Monday, June 21, 2021

THEY SAY COMPASSION IS A VIRTUE, BUT I DON'T HAVE THE TIME

No one should be surprised by this:
In the early days of the coronavirus pandemic, as White House officials debated whether to bring infected Americans home for care, President Donald Trump suggested his own plan for where to send them, eager to suppress the numbers on U.S. soil.

“Don’t we have an island that we own?” the president reportedly asked those assembled in the Situation Room in February 2020, before the U.S. outbreak would explode. “What about Guantánamo?”

“We import goods,” Trump specified, lecturing his staff. “We are not going to import a virus.”

Aides were stunned, and when Trump brought it up a second time, they quickly scuttled the idea....

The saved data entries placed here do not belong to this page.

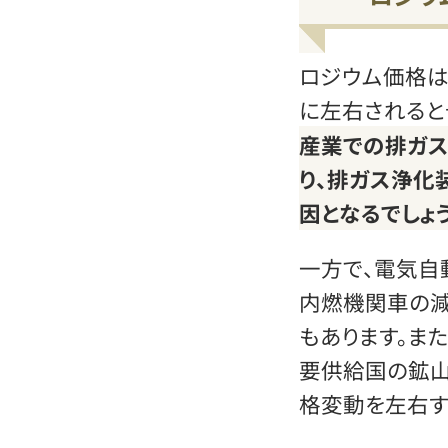
ロジウム価格は
に左右されると
産業での排ガ
り、排ガス浄化
因となるでしょう
一方で、電気自
内燃機関車の
もあります。ま
要供給国の鉱山
格変動を左右す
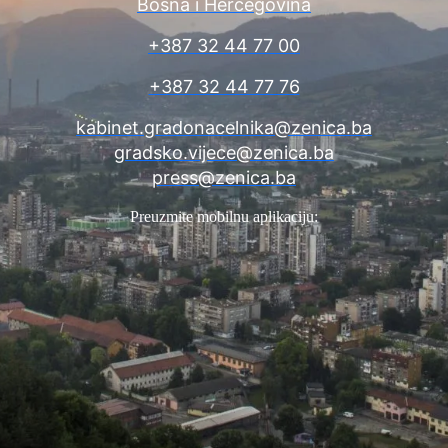
Bosna i Hercegovina
+387 32 44 77 00
+387 32 44 77 76
kabinet.gradonacelnika@zenica.ba
gradsko.vijece@zenica.ba
press@zenica.ba
Preuzmite mobilnu aplikaciju:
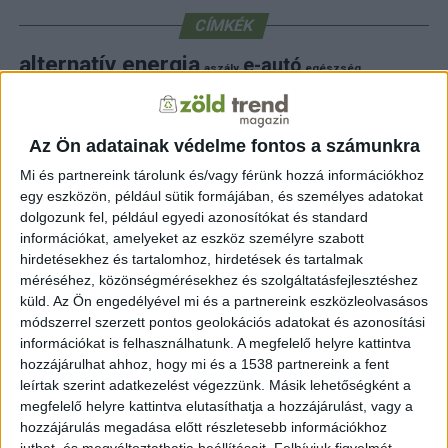
CÍMKÉK
alternatív energia
e-autó
aszály
egészség
elektromos autó
elektromos autótöltő
energia
elektromos meghajtás
energiahatékonyság
fenntarthatóság
erdő
fejlesztés
fotovoltaikus
Az Ön adatainak védelme fontos a számunkra
klímaváltozás
földgáz
fűtés
időjárás
napelem
hulladék
környezet
Mi és partnereink tárolunk és/vagy férünk hozzá információkhoz
klímavédelem
környezetvédelem
egy eszközön, például sütik formájában, és személyes adatokat
környezetvédelmi hírek
dolgozunk fel, például egyedi azonosítókat és standard
megújuló energia
közlekedés
mezőgazdaság
információkat, amelyeket az eszköz személyre szabott
napelem
napenergia
napelemek
hirdetésekhez és tartalomhoz, hirdetések és tartalmak
természet
méréséhez, közönségmérésekhez és szolgáltatásfejlesztéshez
naperőmű
solar
solar energy
szelektiv hulladék
villanyautó
zöld
természetvédelem
víz
villamosenergia
küld.
Az Ön engedélyével mi és a partnereink eszközleolvasásos
autó
zöld energia
zöld energiaforrás
zöld hirek
módszerrel szerzett pontos geolokációs adatokat és azonosítási
állatvédelem
életmód
áram
újrahasznosítás
információkat is felhasználhatunk. A megfelelő helyre kattintva
hozzájárulhat ahhoz, hogy mi és a 1538 partnereink a fent
FRISS HÍREK
leírtak szerint adatkezelést végezzünk. Másik lehetőségként a
megfelelő helyre kattintva elutasíthatja a hozzájárulást, vagy a
ZÖLD ENERGIA
59 perc telt el a létrehozás óta
hozzájárulás megadása előtt részletesebb információkhoz
Rekordokat döntő úszó szélerőművet állított
juthat, és megváltoztathatja beállításait.
Felhívjuk figyelmét,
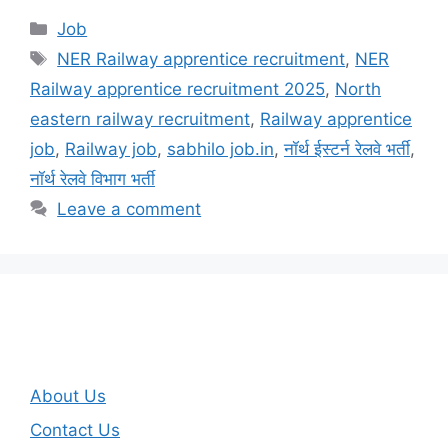
Categories
Job
Tags
NER Railway apprentice recruitment
,
NER
Railway apprentice recruitment 2025
,
North
eastern railway recruitment
,
Railway apprentice
job
,
Railway job
,
sabhilo job.in
,
नॉर्थ ईस्टर्न रेलवे भर्ती
,
नॉर्थ रेलवे विभाग भर्ती
Leave a comment
About Us
Contact Us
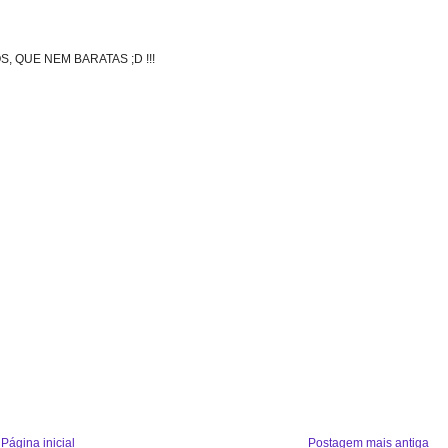
 QUE NEM BARATAS ;D !!!
Página inicial
Postagem mais antiga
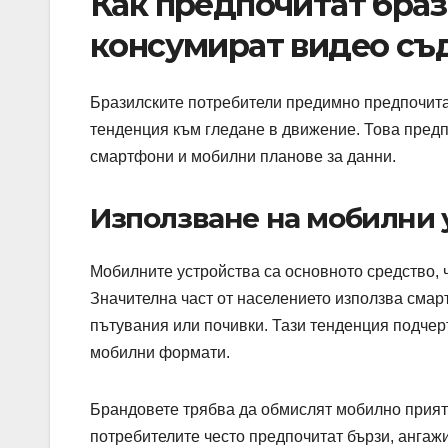
Как предпочитат браз
консумират видео с
Бразилските потребители предимно предпочитат
тенденция към гледане в движение. Това пред
смартфони и мобилни планове за данни.
Използване на мобилни 
Мобилните устройства са основното средство, 
Значителна част от населението използва смарт
пътувания или почивки. Тази тенденция подче
мобилни формати.
Брандовете трябва да обмислят мобилно прияте
потребителите често предпочитат бързи, ангаж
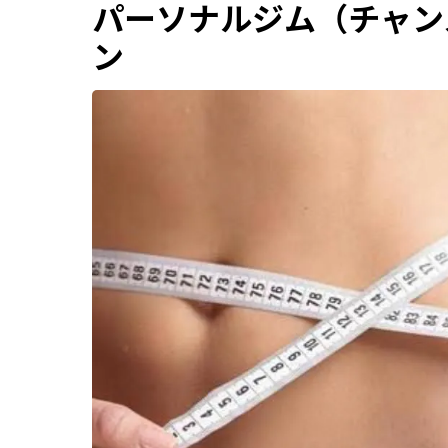
パーソナルジム（チャン
ン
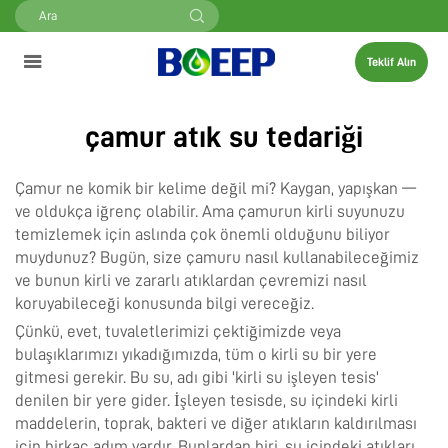
Teklif Alın
çamur atık su tedariği
Çamur ne komik bir kelime değil mi? Kaygan, yapışkan —
ve oldukça iğrenç olabilir. Ama çamurun kirli suyunuzu
temizlemek için aslında çok önemli olduğunu biliyor
muydunuz? Bugün, size çamuru nasıl kullanabileceğimiz
ve bunun kirli ve zararlı atıklardan çevremizi nasıl
koruyabileceği konusunda bilgi vereceğiz.
Çünkü, evet, tuvaletlerimizi çektiğimizde veya
bulaşıklarımızı yıkadığımızda, tüm o kirli su bir yere
gitmesi gerekir. Bu su, adı gibi 'kirli su işleyen tesis'
denilen bir yere gider. İşleyen tesisde, su içindeki kirli
maddelerin, toprak, bakteri ve diğer atıkların kaldırılması
için birkaç adım vardır. Bunlardan biri, su içindeki atıkları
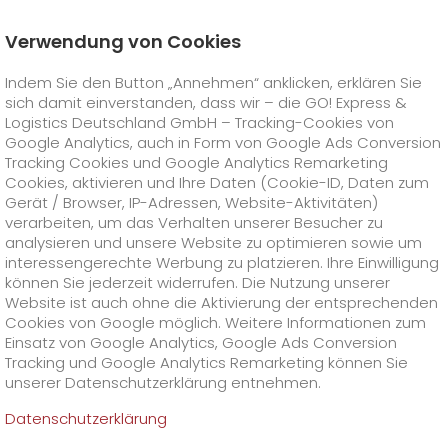
Verwendung von Cookies
Startseite
Unternehmen
Stationen
Frankfurt (Oder)
Indem Sie den Button „Annehmen“ anklicken, erklären Sie
Datenschutzbeauftragter
sich damit einverstanden, dass wir – die GO! Express &
GO! Courier
+
Logistics Deutschland GmbH – Tracking-Cookies von
Google Analytics, auch in Form von Google Ads Conversion
Tracking Cookies und Google Analytics Remarketing
GO! Express
GO!
City
+
Cookies, aktivieren und Ihre Daten (Cookie-ID, Daten zum
Gerät / Browser, IP-Adressen, Website-Aktivitäten)
GO!
Direct
GO! Solutions
GO!
Overnight
+
+
verarbeiten, um das Verhalten unserer Besucher zu
analysieren und unsere Website zu optimieren sowie um
interessengerechte Werbung zu platzieren. Ihre Einwilligung
GO!
Same Day
Preise
GO!
Worldwide
+
GO! Value Added Services
Branchenlösungen
+
können Sie jederzeit widerrufen. Die Nutzung unserer
Website ist auch ohne die Aktivierung der entsprechenden
Cookies von Google möglich. Weitere Informationen zum
GO!
Touren
Treibstoffzuschlag Worldwide
Treibstoffzuschlag Overnight
GO!
Besondere Versandinhalte
Healthcare
+
Online Services
+
Einsatz von Google Analytics, Google Ads Conversion
>
>
Tracking und Google Analytics Remarketing können Sie
GO!
On-Board-Courier
GO!
Besondere Versandanforderungen
Tierversand
+
GO!
Hightech
Unternehmen
GO! Kundenportal
+
+
unserer Datenschutzerklärung entnehmen.
Datenschutzerklärung
GO!
Air Charter
GO!
Freight-Service
GO!
Gefahrgut
GO!
Kundenportal Registrierung
IT Anbindungen
Media & Trade
Karriere
Über uns
+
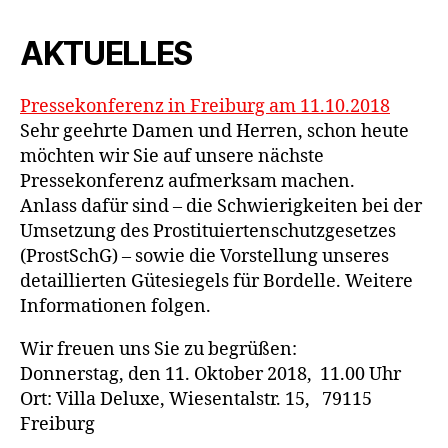
AKTUELLES
Pressekonferenz in Freiburg am 11.10.2018
Sehr geehrte Damen und Herren, schon heute
möchten wir Sie auf unsere nächste
Pressekonferenz aufmerksam machen.
Anlass dafür sind – die Schwierigkeiten bei der
Umsetzung des Prostituiertenschutzgesetzes
(ProstSchG) – sowie die Vorstellung unseres
detaillierten Gütesiegels für Bordelle. Weitere
Informationen folgen.
Wir freuen uns Sie zu begrüßen:
Donnerstag, den 11. Oktober 2018, 11.00 Uhr
Ort: Villa Deluxe, Wiesentalstr. 15, 79115
Freiburg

Such insider conversations are among the revelations in “Nightmare Scenario: Inside the Trump Administration’s Response to the Pandemic That Changed History,” a new book by Washington Post journalists Yasmeen Abutaleb and Damian Paletta....
We alread knew that, early in the COVID-19 crisis, Trump didn't want to allow infected Americans from the cruise ship Diamond Princess to disembark on U.S. soil. Abutaleb and Paletta say that Trump wanted to fire the State Department official who let the passengers back in, furious that the decison "doubles my numbers overnight."

He wanted to look good at all times and he wanted to be reelected. Scott Lemieux's gloss on the Gitmo story is that, "in his own authoritarian way, Trump made clear that he knew how serious this was." That's not how I read it. He wasn't concerned about the potential for widespread illness, loss of life, an overtaxed healthcare system, or any of the things you or I would care about. He cared only about "my numbers."

How would Trump react when the need to deal with a health crisis threatened his lifelong effort to make people see him as one of the world's greatest winners? We should have known the answer, because Trump told us what it was, on The Howard Stern Show in 2008.
"I was at Mar-a-Lago and we had this incredible ball, the Red Cross Ball, in Palm Beach, Florida....

So, you have all these really rich people, and a man, about 80 years old - very wealthy man, a lot of people didn't like him - he fell off the stage...

So what happens is, this guy falls off right on his face, hits his head, and I thought he died.

And you know what I did? I said, 'Oh my God, that's disgusting,' and I turned away.

I couldn't, you know, he was right in front of me and I turned away. I didn't want to touch him. He's bleeding all over the place, I felt terrible.

You know, beautiful marble floor, didn't look like it. It changed colour. Became very red.

... these 10 Marines from the back of the room.

They come running forward, they grab him, they put the blood all over the place—it's all over their uniforms—they're taking it, they're swiping [it], they ran him out, they created a stretcher.

They call it a human stretcher, where they put their arms out with, like, five guys on each side...

I was saying, 'Get that blood cleaned up! It's disgusting!' The next day, I forgot to call [the man] to say is he OK.

It's just not my thing."

I turned away ... I didn't want to touch him ... beautiful marble floor, didn't look like it ... I was saying, 'Get that blood cleaned up! It's disgusting!' ... I forgot to call [the man] ... It's just not my thing.

Concern for another person's well-being that overrides self-interest, even momentarily? No, it's just not his thing.